Secondary language disorders (gangguan bahasa sekunder) sering ditemukan pada anak dengan indikasi gangguan spektrum autisme, ditandai dengan keterlambatan bahasa ekspresif, keterbatasan kosakata, serta hambatan komunikasi pragmatik. Penelitian ini bertujuan untuk mengetahui efektivitas metode modelling dalam meningkatkan kemampuan bahasa ekspresif pada anak secondary language disorders with autism spectrum disorder (ASD).
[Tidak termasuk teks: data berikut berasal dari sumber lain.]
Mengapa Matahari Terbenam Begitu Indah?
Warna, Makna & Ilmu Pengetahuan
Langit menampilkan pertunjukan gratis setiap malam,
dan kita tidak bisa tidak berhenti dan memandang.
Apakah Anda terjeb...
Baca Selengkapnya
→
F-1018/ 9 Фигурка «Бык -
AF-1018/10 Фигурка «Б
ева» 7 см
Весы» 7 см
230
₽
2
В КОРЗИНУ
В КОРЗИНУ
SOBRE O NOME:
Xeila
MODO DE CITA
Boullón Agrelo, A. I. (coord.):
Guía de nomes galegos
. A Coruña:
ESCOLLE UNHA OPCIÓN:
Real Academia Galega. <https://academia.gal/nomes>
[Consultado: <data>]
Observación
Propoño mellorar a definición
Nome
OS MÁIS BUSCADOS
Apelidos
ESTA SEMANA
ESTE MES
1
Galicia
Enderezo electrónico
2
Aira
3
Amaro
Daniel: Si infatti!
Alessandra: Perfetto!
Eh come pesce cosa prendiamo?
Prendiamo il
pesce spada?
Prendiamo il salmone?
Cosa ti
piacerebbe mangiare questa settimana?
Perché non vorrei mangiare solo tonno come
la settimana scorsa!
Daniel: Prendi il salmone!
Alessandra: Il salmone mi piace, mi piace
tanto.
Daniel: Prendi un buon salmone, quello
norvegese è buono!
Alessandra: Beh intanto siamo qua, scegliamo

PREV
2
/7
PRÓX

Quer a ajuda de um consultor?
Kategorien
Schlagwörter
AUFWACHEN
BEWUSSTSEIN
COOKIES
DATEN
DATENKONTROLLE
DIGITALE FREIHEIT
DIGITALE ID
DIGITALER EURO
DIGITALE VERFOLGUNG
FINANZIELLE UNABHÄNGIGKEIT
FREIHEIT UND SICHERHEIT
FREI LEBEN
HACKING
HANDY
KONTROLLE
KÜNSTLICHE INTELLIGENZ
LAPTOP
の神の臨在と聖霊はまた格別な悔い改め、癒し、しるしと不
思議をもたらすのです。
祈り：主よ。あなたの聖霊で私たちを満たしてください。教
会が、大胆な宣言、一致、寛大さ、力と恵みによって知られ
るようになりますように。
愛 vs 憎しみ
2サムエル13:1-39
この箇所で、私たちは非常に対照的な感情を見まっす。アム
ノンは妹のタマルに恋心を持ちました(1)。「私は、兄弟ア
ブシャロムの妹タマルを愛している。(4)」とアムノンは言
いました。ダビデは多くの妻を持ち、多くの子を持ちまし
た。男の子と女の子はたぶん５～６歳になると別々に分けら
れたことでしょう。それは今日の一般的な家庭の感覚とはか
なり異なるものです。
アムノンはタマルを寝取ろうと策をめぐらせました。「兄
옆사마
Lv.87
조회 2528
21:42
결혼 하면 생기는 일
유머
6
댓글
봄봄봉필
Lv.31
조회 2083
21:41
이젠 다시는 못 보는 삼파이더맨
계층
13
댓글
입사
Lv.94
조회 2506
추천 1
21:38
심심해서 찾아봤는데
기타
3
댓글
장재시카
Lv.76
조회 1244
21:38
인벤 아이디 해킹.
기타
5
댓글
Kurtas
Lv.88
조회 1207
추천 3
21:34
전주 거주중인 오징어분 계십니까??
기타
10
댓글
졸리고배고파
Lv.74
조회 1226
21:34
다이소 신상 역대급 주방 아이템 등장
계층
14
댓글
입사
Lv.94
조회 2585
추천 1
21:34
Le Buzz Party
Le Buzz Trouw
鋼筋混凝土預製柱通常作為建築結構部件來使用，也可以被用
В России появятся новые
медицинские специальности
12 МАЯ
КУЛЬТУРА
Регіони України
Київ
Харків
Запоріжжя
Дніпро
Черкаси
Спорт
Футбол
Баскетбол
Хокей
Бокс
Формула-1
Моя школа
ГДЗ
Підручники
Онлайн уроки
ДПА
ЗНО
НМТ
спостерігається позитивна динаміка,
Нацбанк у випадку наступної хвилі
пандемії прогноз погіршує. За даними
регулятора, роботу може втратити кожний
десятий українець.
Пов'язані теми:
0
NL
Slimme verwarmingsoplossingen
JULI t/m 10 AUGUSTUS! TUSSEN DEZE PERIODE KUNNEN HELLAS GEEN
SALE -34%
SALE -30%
Penelitian menggunakan desain single-subject dengan pendekatan A-B. Subjek penelitian adalah anak laki-laki berusia 8 tahun dengan diagnosis secondary language disorders with ASD. Intervensi diberikan menggunakan metode modelling dalam menamai kata kerja berimbuhan. Hasil penelitian skor pretest klien adalah 7, skor posttest meningkat menjadi 8. Kesimpulan pada penelitian yaitu metode modelling efektif untuk meningkatkan kemampuan menamai kata kerja berimbuhan pada klien secondary language disorders with ASD.